◆ Requirement:
In the entries below, find the line with "Et quelles sont" and print exactly every line from there up to and including the line with "maison à Seneffe", with no other lines.

--------------------------------------------------

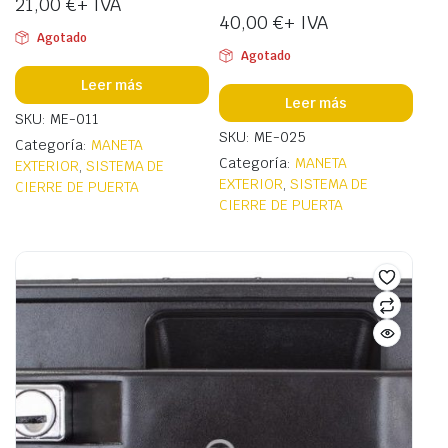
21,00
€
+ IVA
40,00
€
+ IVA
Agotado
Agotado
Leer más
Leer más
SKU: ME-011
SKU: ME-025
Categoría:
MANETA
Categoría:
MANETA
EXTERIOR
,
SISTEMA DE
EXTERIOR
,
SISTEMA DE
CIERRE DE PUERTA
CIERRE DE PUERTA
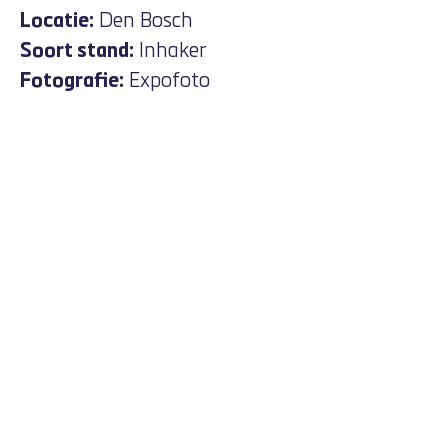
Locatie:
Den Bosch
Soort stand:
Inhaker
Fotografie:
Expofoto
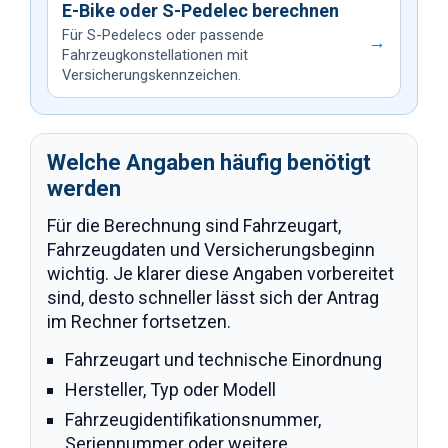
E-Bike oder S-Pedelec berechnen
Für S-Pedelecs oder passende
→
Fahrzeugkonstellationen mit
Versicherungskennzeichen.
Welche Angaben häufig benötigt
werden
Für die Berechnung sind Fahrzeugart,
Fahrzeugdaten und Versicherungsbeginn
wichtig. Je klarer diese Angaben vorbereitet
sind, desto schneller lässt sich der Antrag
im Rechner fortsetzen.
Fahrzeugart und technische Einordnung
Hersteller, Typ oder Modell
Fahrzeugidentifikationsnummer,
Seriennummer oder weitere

--------------------------------------------------

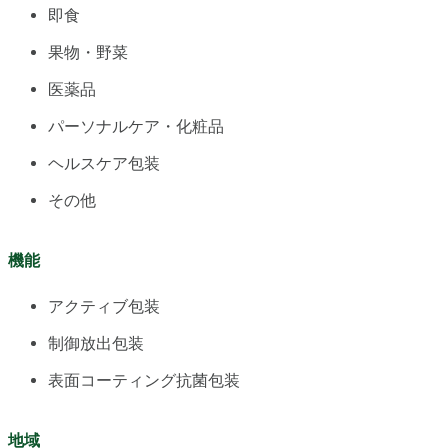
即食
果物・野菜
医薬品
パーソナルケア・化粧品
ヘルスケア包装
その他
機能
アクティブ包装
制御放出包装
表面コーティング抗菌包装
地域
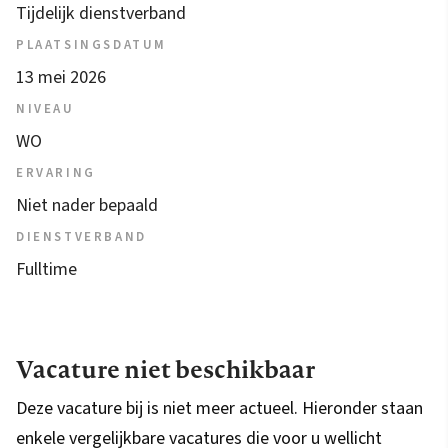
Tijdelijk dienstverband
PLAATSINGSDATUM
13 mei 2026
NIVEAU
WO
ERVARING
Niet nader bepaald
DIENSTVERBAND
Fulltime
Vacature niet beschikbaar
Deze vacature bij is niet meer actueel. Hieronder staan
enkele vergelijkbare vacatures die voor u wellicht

--------------------------------------------------

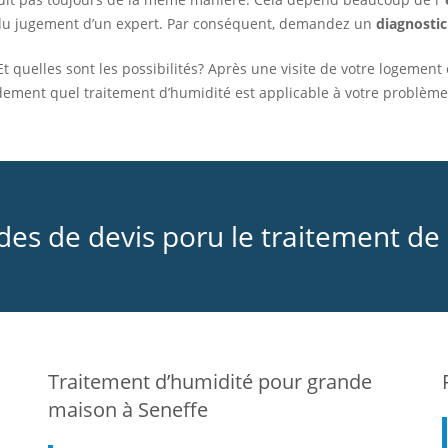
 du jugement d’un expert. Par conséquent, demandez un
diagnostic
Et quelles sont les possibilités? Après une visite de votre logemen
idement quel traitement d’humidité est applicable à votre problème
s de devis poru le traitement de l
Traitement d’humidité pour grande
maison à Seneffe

--------------------------------------------------

◆ Response:
Et quelles sont les possibilités? Après une visite de votre logemen
idement quel traitement d’humidité est applicable à votre problème
s de devis poru le traitement de l
Traitement d’humidité pour grande
maison à Seneffe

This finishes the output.